# Netgear shows intruders and I'm scratching my head



## TuckerdogAVL (Aug 6, 2013)

I've got a Netgear600 and a Netgear Extender. When I run the routerlogin.net I get a list of weird items (including this computer at the top....) I've run all of them through a "MACADDRESS" app, and a number of them are UNKNOWN (some of them are obvious). Attached will show this list). 

However, I also run the NetGearGENIE and I've identified everything that appears to be connected to the network (the other attached). 

I have WP2Personal security setup but I've had some connection issues, especially with all the storms we've had, requiring me to reset, etc. (And I have yet to figure out how to change "admin" and "password" to something else when signing on to the routerlogin. I have a username and password set for the router itself... but sure don't get if there's a way to change that admin and password when signing on. 
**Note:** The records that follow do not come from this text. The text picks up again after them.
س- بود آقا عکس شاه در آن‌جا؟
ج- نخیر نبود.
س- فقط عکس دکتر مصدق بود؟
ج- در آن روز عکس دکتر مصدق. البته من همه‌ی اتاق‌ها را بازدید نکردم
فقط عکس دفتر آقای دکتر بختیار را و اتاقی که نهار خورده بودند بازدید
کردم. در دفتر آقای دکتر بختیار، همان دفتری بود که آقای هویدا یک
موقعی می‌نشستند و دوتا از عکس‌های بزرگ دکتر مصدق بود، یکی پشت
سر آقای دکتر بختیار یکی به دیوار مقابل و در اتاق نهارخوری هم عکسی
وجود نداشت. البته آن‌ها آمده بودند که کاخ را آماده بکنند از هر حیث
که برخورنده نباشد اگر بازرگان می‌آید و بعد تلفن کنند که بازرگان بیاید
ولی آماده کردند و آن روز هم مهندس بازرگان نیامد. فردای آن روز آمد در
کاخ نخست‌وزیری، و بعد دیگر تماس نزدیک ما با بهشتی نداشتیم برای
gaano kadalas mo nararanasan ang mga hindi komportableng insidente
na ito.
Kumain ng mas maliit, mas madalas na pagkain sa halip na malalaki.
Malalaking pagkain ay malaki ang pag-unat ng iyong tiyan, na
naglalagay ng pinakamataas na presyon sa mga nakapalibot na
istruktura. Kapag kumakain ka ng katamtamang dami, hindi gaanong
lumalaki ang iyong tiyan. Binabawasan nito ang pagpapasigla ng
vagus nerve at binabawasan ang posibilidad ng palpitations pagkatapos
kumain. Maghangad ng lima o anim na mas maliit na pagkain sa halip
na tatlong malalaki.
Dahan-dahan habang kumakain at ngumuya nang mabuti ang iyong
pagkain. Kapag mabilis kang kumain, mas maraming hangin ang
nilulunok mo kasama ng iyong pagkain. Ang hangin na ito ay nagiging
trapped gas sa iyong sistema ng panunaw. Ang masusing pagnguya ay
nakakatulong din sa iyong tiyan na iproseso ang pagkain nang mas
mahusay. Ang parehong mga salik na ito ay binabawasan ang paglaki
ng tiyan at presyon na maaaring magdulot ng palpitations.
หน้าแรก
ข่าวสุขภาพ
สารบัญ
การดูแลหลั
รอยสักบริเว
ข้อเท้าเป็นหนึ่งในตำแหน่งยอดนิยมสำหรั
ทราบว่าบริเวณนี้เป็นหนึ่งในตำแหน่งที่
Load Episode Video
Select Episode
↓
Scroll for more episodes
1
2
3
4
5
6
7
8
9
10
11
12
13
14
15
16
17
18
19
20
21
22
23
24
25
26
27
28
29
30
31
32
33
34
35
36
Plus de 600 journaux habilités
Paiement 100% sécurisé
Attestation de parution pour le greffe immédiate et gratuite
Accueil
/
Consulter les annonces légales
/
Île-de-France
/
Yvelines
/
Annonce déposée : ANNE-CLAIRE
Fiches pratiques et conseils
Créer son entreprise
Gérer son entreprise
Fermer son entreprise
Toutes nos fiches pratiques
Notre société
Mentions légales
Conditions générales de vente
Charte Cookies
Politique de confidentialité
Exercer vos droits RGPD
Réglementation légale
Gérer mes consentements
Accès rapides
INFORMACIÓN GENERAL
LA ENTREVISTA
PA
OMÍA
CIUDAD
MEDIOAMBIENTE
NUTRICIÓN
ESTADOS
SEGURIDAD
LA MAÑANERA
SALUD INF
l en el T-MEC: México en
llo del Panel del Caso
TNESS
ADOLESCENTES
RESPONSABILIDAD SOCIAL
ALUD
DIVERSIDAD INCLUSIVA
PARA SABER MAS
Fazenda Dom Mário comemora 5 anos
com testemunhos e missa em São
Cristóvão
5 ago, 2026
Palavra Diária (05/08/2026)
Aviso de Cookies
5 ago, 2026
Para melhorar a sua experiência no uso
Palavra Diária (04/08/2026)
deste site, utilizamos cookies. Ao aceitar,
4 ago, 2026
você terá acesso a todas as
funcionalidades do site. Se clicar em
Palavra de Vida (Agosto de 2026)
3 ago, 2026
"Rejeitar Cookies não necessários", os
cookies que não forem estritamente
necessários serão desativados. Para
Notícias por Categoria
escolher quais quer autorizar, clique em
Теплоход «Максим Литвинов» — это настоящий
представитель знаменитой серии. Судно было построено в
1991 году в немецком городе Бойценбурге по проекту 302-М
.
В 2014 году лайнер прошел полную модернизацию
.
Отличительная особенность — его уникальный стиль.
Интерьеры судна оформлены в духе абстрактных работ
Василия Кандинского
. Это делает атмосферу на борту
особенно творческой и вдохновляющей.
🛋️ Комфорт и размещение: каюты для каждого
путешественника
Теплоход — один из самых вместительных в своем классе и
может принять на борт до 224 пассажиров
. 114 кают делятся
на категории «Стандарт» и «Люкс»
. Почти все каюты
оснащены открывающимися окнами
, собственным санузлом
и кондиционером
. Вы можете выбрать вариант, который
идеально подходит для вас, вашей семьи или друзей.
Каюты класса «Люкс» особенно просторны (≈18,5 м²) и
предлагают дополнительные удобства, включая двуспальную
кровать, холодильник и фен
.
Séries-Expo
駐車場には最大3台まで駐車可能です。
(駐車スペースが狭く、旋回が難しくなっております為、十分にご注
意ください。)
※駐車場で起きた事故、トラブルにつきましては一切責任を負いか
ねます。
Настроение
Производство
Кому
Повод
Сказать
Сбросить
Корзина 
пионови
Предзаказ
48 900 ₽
Any ideas as to how to remove this stuff, or whether to even worry about it? 

RouterLOGIN 



NetgearGenie


----------



## Satcomer (Aug 6, 2013)

i don't wave a NetGear router but another brand for my Gateway router. In my router I setup "DCHP Reservations" for all my connected gear. 

Now is the screen you posted for the internal network or for external connected devices?


----------



## Satcomer (Aug 14, 2013)

Any update?


----------